Commentaire: Asile: l’énorme défi d’Élisabeth Baume-Schneider

Publié

CommentaireAsile: l’énorme défi d’Élisabeth Baume-Schneider

La nouvelle cheffe socialiste hérite d’un dossier explosif sur le plan humain, sécuritaire et politique.

Eric Felley
par
Eric Felley
Élisabeth Baume-Schneider après son élection, le 7 décembre dernier.

Élisabeth Baume-Schneider après son élection, le 7 décembre dernier.

Tamedia AG/Jürg Spori

Au 1er janvier, le Département de justice et police aura changé de cheffe. Élisabeth Baume-Schneider aura succédé à Karin Keller-Sutter. Ce sont deux personnalités très différentes. La socialiste jurassienne fait preuve d’une grande empathie vis-à-vis des plus faibles de la société. L’élue du PLR n’est pas sans cœur, comme elle l’a démontré dans la défense des réfugiés ukrainiens, mais au-delà, sa vision de l’asile a été plutôt restrictive et alignée sur les procédures dissuasives de la Suisse.

À une année des élections fédérales, le thème de l’asile risque fort de revenir dans la campagne. L’année 2022 est marquée par une recrudescence des demandes d’asile. Selon le Secrétariat d’État aux migrations, avec plus de 22 000 demandes d’asiles cumulées au mois d’octobre, la Suisse approche des chiffres comparables à ceux des années 2015 et 2016, qui avaient fait monter la pression autour de cette question. Ces chiffres ne comptent pas les quelque 65 000 réfugiés de la guerre en Ukraine, bénéficiant du statut S.

On sent monter une certaine nervosité

Lors des élections fédérales de 2015, la «crise migratoire» avait profité à l’UDC, qui avait étoffé sa représentation à Berne. En 2019, le thème était passé au second plan derrière le climat et l’UDC avait reculé. Aujourd’hui on sent monter une certaine nervosité. Le suicide d’un jeune Afghan à Genève à fin novembre a tout de suite mobilisé les milieux de l’asile, reprochant aux autorités fédérales leur dureté. Dans un autre contexte, des parlementaires dénoncent les renvois Dublin vers la Croatie, où les requérants y subiraient des mauvais traitements.

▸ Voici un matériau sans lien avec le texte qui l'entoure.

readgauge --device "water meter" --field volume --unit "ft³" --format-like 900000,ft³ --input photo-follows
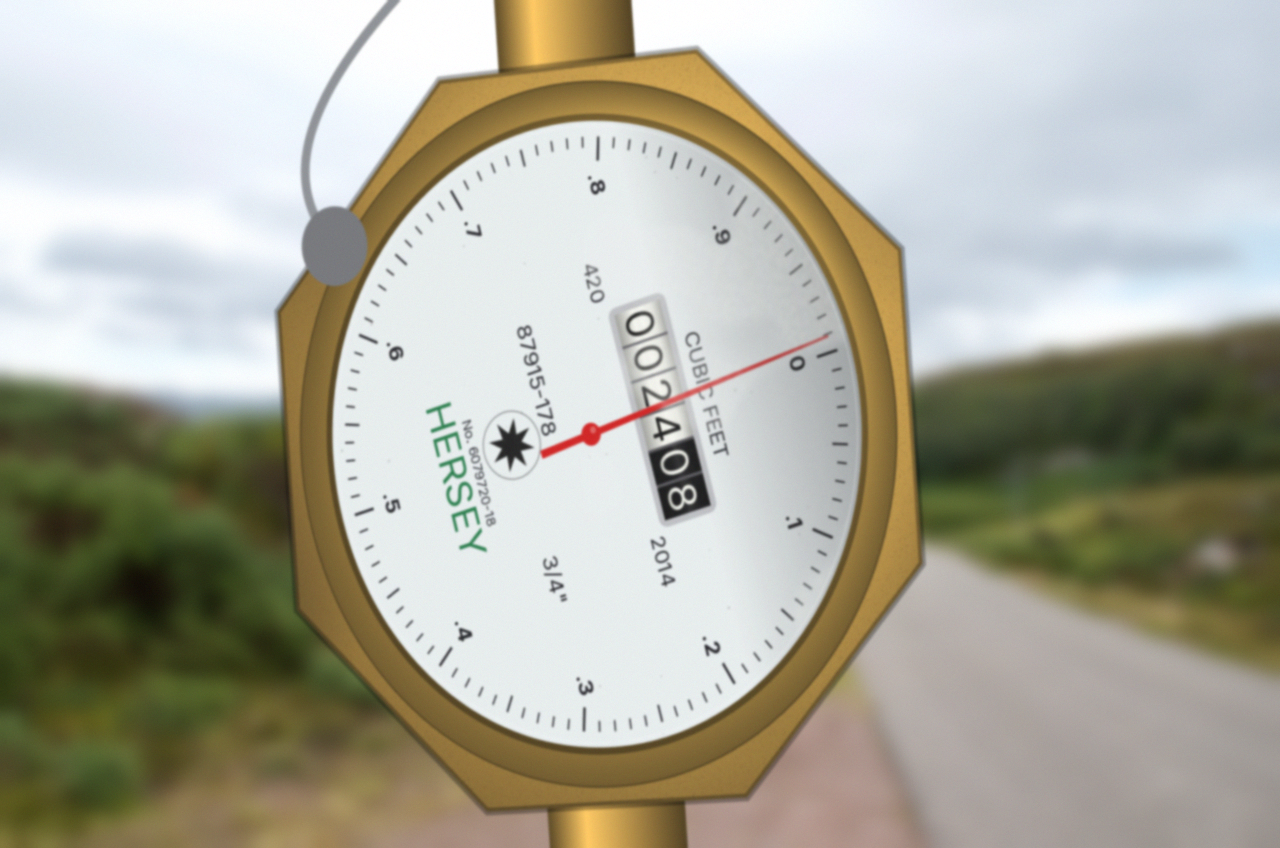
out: 2407.99,ft³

Dans ces deux cas, les réponses de Karin Keller au Parlement ont été strictement administratives. D’une part, le risque de suicide n’est pas forcément pris en compte dans une décision de renvoi. D’autre part, pour la Croatie, les autorités fédérales «partent du principe que le système d’asile croate ne présente pas de faiblesses systémiques», selon ses termes. Quel redoutable euphémisme quand on évoque le sort de personnes brutalisées.

Droits humains et rigueur des procédures

Élisabeth Baume-Schneider devra rapidement se positionner sur ce type de dossier. Elle devra faire la balance entre les droits humains et la rigueur des procédures. Faut-il renoncer à expulser un requérant manifestement suicidaire? Faut-il renoncer à renvoyer les requérants en Croatie, où ils sont violentés? Ce ne sera pas un exercice facile, car si elle choisit la première optique, elle sera vite dans le collimateur de l’UDC. Si elle choisit la seconde, elle décevra les attentes dans son camp, où la cause des migrants fait partie de l’ADN du parti.

La Jurassienne reprend ce dossier dans une période qui s’annonce très tendue. La guerre en Ukraine n’est de loin pas terminée et la scène internationale est fébrile à bien des endroits (à commencer par les tensions entre le Kosovo et la Serbie). On sait bien que les vagues d’asile qui touchent la Suisse de manière cyclique depuis la guerre des Balkans dans les années 90 sont étroitement liées aux conflits qui éclatent dans le monde. Au mois d’octobre, les réfugiés sont arrivés principalement d’Afghanistan, de Turquie, du Burundi et d’Algérie.